Today was more like a work day than I’ve had in recent memory. I got a reminder call this morning regarding my duties this afternoon as Helper Parent / Snack Parent at my children’s preschool co-op. My husband and my experiences differ, but I am so far very impressed by our choice of school which features low tuition, professional staffing and scheduling follow-through, a great ratio (seven kids to at least two teaching adults), kid crafts that are somehow elaborate, beautiful, but kid-friendly, a plethora of books and songs, and a rather academically-oriented program. I looked forward to today’s school day.
But after last shift’s debacle I was left wondering a bit if my attitude and my menu needed an adjustment. I thought it through and came up with non-health-nut fare: carrot sticks with dipping sauce, pink lady apples, and homemade chocolate chip oatmeal cookies.
As it turned out, the actual class time was great. Because there are so few children, I am already getting to know them and their individual natures. The shy reed-thin artist who meticulously colors inside lines, cuts exacting shapes, is quiet and polite but rages like a maniac during Open Gym time. The Observer with sleepy blue eyes and tangled fawn hair, very thoughtful and deliberate in contributions to the conversation. The tall red-head who watches shyly and levelly with an almost adult gaze and when you return the look smiles in a big, toothy gap. Then there is it – a creature I have mentally coined “The Monsturd” because of its bossiness, rudeness, lack of any native please or thank you and, for two sessions in a row, very obtuse comments about the food served. This particular child took a break from free time where everyone else was playing to come over and point to the first thing I was putting on the plates – ceasar dressing for dipping carrot sticks – and said, “I don’t like that.” “OK,” I reply, moving around the table and trying not to feel irritation. “I DON’T LIKE THAT” the little reptile said again, more loudly. “I don’t care.
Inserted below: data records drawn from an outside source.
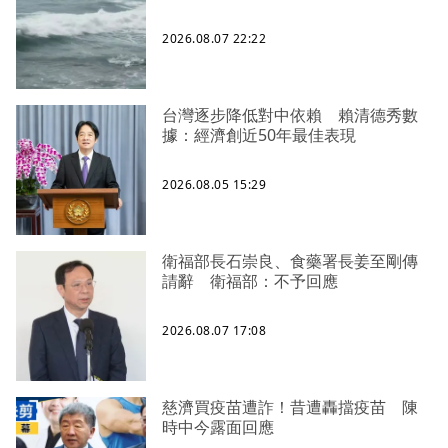
2026.08.07 22:22
台灣逐步降低對中依賴 賴清德秀數
據：經濟創近50年最佳表現
2026.08.05 15:29
衛福部長石崇良、食藥署長姜至剛傳
請辭 衛福部：不予回應
2026.08.07 17:08
慈濟買疫苗遭詐！昔遭轟擋疫苗 陳
時中今露面回應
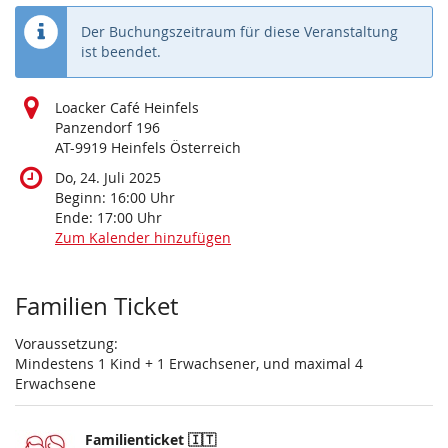
Der Buchungszeitraum für diese Veranstaltung
ist beendet.
Loacker Café Heinfels
Panzendorf 196
AT-9919 Heinfels Österreich
Do, 24. Juli 2025
Beginn:
16:00
Uhr
Ende:
17:00
Uhr
Zum Kalender hinzufügen
Produkte
Familien Ticket
Voraussetzung:
Mindestens 1 Kind + 1 Erwachsener, und maximal 4
Erwachsene
Familienticket 🇮🇹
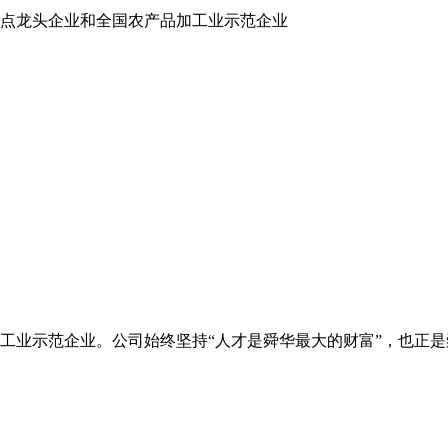
点龙头企业和全国农产品加工业示范企业
工业示范企业。公司始终坚持“人才是舜华最大的财富”，也正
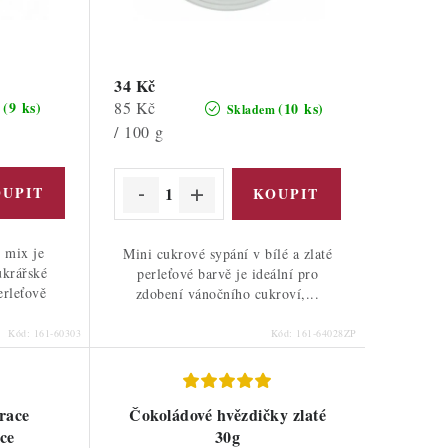
34 Kč
Měrná
85 Kč
(9 ks)
(10 ks)
m
Skladem
cena:
/ 100 g
 mix je
Mini cukrové sypání v bílé a zlaté
ukrářské
perleťové barvě je ideální pro
rleťově
zdobení vánočního cukroví,...
Kód:
161-60303
Kód:
161-64028ZP
race
Čokoládové hvězdičky zlaté
ce
30g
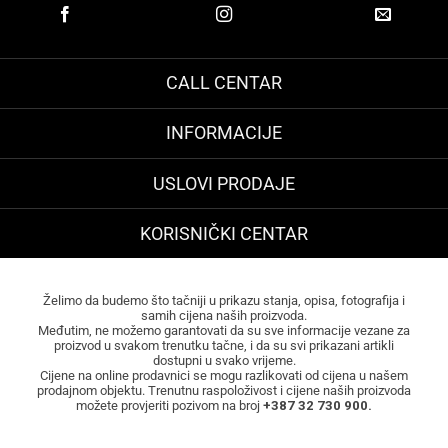
CALL CENTAR
INFORMACIJE
USLOVI PRODAJE
KORISNIČKI CENTAR
Želimo da budemo što tačniji u prikazu stanja, opisa, fotografija i
samih cijena naših proizvoda.
Međutim, ne možemo garantovati da su sve informacije vezane za
proizvod u svakom trenutku tačne, i da su svi prikazani artikli
dostupni u svako vrijeme.
Cijene na online prodavnici se mogu razlikovati od cijena u našem
prodajnom objektu. Trenutnu raspoloživost i cijene naših proizvoda
možete provjeriti pozivom na broj
+387 32 730 900.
Go back and play.” Readers, I am not prone to speaking that way to any children but my own, whom I would likely hug and apologize to after. My lack of empathetic response during what was mostly a lovely day should indicate just how appalling I find the child’s behavior.
Note to self: practice tolerance and love. Praise children I find difficult to like.
Despite one or two annoyances, I loved my time with the children today. I observe my Sophie is very adroit in reading, spelling, “math” (memorizing phone numbers and counting days of the month), and even the artistic projects, which she finishes quickly and efficiently. I find myself wondering if she, like me, will find school easy and if she will enjoy it as much as I did. As much as I liked school I did not, as some might worry, grow up “performance-oriented” or what I like to think of as Lisa Simpson syndrome. I find myself – I’m horrified to admit – taking her natural prowess for granted and focusing on anything she isn’t doing perfectly – “Sophie, you need to sit still during story time,” “Sophie, don’t lose your ponytail holder today.” Etc. Etc.
Note to self: let own children relax during their preschool hours. Surrender their behavior to their teachers’ and peers’ moderation.
Nels loved time with the big kids, too. His modus operandi: find whichever kid was doing the wiggliest storytime sitting, the loudest singing, and copy. Pure bliss.
np – Muse’s Origin Of Symmetry. No one else in my personal sphere seems to realize how great this album is.